• [EXERCISE TEXT]
Wildfire-fighting plane is shut down as fire season begins

Colorado News

FILE – In this May 5, 2016, file photo, a Boeing 747-400 Global SuperTanker drops half a load of its 19,400-gallon capacity during a ceremony at Colorado Springs, Colo. The world’s largest firefighting plane has been shut down just as Western states prepare for a wildfire season that fire officials fear could be worse than the average year. Tara Lee, a spokeswoman for Washington Gov. Jay Inslee, said via email Friday, April 23, 2021, that the state’s Department of Natural Resources was alerted to the shutdown of the worlds’ largest firefighting plane called the Global SuperTanker.(Christian Murdock/The Gazette via AP, File)

DENVER (AP) — The world’s largest firefighting plane has been shut down just as Western states prepare for a wildfire season that fire officials fear could be worse than the average year.

Tara Lee, a spokeswoman for Washington Gov. Jay Inslee, said via email Friday that the state’s Department of Natural Resources was alerted to the shutdown of the worlds’ largest firefighting plane called the Global SuperTanker. Representatives from that department didn’t immediately respond to questions about how that move could affect the state’s firefighting efforts.

The decision to cease the SuperTanker’s operations was first reported by Fire Aviation, an industry website that reported an email was sent this week to officials in Colorado, Oregon, Washington, and the U.S. government saying that the investor group that owns the plane was shutting it down.

A spokesman for company that operates the plane, Global SuperTanker Services LLC, declined to comment Friday.

The Global SuperTanker is a converted Boeing 747 plane that can dump up to 19,200 gallons (72,678 liters) of water or flame retardant in just six seconds and fly as low as 200 feet (61 meters) above the ground to do its work. It can be refilled in just 13 minutes.

The SuperTanker has helped in many Western wildfires and was deployed in Israel in 2016 and in Chile in 2017. Costs can run as much as $250,000 a day.

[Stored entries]

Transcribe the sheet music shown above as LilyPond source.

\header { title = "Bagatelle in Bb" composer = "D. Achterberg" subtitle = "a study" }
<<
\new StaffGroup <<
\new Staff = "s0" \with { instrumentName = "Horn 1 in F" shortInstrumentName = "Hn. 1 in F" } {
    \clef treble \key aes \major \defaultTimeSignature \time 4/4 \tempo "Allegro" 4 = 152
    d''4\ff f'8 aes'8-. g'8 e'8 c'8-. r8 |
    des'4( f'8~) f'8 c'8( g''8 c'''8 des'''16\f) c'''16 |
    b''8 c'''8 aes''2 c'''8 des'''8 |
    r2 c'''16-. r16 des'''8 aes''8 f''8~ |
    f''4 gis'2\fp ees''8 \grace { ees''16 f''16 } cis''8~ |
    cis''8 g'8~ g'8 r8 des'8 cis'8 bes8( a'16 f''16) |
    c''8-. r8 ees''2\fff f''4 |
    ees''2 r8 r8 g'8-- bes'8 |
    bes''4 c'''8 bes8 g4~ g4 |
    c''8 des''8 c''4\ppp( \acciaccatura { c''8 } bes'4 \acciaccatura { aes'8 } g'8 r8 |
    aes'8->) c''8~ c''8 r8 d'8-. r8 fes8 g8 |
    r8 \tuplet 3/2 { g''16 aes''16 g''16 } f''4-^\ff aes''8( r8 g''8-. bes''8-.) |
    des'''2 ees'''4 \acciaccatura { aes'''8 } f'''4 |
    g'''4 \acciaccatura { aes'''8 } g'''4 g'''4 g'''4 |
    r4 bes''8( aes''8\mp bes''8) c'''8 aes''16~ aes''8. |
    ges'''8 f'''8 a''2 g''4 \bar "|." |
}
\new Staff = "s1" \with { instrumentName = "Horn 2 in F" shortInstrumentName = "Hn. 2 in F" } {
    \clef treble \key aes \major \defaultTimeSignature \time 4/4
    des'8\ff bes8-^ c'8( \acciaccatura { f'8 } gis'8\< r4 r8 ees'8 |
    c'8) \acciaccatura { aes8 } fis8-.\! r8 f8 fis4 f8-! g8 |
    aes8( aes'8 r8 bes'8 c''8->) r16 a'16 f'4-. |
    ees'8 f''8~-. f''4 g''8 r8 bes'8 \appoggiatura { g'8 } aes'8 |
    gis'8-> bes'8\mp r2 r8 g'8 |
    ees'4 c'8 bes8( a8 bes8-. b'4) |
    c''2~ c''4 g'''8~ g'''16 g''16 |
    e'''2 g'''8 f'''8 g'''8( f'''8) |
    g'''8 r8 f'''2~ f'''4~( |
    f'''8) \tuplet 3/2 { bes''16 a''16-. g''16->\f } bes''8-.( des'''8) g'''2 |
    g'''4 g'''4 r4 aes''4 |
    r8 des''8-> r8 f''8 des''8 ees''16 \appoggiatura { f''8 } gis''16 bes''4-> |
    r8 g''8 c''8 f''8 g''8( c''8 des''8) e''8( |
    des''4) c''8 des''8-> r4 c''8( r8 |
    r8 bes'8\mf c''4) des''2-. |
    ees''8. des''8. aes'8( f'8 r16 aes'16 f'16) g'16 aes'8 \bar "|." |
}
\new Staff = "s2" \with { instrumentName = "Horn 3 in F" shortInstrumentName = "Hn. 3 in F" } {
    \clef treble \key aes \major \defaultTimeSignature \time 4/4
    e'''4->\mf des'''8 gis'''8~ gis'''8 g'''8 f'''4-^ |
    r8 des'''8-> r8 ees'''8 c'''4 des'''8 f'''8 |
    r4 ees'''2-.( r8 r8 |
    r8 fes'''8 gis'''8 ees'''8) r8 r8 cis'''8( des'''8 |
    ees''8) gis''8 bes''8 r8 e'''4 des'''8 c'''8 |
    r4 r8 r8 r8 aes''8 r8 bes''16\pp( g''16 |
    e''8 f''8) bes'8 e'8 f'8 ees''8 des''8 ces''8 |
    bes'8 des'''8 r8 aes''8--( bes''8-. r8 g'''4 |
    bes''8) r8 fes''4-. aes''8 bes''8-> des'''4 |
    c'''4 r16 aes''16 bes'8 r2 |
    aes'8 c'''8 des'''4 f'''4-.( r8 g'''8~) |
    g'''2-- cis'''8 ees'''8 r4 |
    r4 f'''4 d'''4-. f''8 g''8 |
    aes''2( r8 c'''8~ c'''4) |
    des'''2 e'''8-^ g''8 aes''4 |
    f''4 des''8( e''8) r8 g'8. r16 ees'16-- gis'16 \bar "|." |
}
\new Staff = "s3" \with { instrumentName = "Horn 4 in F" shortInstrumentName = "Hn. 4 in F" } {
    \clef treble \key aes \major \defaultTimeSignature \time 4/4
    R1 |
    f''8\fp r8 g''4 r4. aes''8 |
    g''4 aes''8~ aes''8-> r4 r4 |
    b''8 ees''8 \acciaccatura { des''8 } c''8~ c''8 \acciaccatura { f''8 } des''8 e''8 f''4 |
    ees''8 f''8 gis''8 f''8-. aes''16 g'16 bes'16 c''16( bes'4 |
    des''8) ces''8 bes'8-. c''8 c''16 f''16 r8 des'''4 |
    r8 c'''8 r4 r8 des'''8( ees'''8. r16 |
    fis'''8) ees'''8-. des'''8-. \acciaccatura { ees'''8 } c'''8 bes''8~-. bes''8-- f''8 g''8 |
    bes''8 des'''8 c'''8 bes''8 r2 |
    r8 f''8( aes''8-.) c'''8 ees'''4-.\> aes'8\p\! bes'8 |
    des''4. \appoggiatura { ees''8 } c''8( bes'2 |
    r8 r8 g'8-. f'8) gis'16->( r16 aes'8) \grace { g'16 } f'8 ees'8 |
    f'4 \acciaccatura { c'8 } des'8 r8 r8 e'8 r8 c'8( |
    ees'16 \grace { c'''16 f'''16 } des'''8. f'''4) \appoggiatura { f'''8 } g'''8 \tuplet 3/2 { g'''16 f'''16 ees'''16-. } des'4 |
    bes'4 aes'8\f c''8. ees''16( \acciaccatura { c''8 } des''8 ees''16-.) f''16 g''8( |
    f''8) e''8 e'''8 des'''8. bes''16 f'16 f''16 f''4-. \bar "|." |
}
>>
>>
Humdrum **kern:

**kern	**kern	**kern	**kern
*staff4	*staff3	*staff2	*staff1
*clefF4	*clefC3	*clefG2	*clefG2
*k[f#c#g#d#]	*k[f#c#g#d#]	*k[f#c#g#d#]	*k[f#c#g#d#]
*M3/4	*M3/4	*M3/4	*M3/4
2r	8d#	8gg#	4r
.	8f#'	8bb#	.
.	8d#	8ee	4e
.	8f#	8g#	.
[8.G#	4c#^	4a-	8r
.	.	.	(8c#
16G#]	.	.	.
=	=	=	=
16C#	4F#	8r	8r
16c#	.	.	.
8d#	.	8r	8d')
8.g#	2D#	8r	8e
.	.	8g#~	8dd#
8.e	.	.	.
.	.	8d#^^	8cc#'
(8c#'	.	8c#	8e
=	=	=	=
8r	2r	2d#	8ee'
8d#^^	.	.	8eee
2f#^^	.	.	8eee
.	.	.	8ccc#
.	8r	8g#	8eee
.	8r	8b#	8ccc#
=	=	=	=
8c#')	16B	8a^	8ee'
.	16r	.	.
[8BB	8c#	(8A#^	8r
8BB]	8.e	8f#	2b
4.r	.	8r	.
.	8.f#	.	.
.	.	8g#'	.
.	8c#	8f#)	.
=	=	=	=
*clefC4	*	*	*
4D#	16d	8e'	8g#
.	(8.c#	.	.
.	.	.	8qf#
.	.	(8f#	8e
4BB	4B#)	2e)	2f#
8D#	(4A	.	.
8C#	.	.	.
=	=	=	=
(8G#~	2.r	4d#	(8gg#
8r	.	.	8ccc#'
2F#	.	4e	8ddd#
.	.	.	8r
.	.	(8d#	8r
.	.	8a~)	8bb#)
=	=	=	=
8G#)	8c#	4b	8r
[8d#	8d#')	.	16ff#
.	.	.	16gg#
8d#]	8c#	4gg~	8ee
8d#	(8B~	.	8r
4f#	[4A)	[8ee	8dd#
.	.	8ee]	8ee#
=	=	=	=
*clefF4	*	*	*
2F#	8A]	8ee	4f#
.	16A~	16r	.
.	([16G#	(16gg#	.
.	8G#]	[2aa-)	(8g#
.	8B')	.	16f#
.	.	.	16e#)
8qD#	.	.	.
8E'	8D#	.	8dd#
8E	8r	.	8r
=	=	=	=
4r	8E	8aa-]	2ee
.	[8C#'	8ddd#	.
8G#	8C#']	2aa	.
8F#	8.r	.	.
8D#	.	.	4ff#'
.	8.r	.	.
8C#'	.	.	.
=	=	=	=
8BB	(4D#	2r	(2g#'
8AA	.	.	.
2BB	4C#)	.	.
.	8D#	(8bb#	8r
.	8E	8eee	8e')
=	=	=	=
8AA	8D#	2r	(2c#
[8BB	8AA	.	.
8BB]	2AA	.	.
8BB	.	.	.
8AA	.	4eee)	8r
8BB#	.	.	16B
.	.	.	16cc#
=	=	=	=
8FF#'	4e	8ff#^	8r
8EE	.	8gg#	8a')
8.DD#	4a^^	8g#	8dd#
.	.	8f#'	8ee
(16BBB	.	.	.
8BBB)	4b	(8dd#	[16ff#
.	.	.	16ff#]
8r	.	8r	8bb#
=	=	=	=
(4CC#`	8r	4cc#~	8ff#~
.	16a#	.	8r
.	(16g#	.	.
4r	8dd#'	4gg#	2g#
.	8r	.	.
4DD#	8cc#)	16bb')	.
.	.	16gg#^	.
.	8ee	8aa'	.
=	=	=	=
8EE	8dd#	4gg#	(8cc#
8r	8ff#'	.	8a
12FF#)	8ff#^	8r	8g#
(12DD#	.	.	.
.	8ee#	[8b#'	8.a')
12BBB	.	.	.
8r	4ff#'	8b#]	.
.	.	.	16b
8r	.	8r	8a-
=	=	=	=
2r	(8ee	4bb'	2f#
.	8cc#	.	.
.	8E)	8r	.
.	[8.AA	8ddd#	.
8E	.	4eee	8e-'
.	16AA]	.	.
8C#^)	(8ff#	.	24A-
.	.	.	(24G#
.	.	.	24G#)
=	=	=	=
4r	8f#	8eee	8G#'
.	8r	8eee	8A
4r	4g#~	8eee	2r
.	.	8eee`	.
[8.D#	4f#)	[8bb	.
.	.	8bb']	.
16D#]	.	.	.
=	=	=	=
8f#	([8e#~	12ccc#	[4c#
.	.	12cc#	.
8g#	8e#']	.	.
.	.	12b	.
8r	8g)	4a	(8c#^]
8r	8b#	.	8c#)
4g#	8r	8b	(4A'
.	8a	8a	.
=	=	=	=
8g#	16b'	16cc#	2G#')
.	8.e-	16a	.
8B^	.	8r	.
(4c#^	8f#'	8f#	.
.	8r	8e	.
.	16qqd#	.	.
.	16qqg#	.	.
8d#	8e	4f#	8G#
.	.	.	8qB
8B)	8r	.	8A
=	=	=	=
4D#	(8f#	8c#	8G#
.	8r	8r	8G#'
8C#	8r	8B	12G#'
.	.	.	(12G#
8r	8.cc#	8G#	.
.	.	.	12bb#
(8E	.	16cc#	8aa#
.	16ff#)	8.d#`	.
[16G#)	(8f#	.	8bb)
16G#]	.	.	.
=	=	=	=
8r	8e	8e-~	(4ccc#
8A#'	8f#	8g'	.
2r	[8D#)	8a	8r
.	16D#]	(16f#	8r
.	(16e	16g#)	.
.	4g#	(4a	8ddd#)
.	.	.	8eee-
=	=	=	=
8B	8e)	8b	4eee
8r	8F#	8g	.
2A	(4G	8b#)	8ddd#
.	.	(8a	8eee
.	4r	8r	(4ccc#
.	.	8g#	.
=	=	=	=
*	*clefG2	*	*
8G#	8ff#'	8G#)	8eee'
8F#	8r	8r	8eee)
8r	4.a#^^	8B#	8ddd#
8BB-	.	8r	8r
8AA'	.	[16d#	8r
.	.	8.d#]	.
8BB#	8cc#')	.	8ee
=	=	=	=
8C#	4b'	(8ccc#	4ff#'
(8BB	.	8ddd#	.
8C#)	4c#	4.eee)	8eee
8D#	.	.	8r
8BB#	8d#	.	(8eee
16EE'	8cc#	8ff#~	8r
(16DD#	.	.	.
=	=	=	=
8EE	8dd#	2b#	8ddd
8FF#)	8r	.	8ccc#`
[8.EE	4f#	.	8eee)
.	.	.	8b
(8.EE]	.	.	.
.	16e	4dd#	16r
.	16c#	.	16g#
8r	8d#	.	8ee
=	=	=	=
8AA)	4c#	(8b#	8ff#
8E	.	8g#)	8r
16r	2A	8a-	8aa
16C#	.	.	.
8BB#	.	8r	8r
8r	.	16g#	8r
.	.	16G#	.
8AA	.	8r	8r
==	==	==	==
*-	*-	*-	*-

• [PROBLEM REQUIREMENTS] Quote the SuperTanker article word for word, starting at "DENVER (AP) —" and ending after "state’s firefighting efforts.". The records were drawn from a separate source.

• [RESPONSE TO THIS TASK]
DENVER (AP) — The world’s largest firefighting plane has been shut down just as Western states prepare for a wildfire season that fire officials fear could be worse than the average year.

Tara Lee, a spokeswoman for Washington Gov. Jay Inslee, said via email Friday that the state’s Department of Natural Resources was alerted to the shutdown of the worlds’ largest firefighting plane called the Global SuperTanker. Representatives from that department didn’t immediately respond to questions about how that move could affect the state’s firefighting efforts.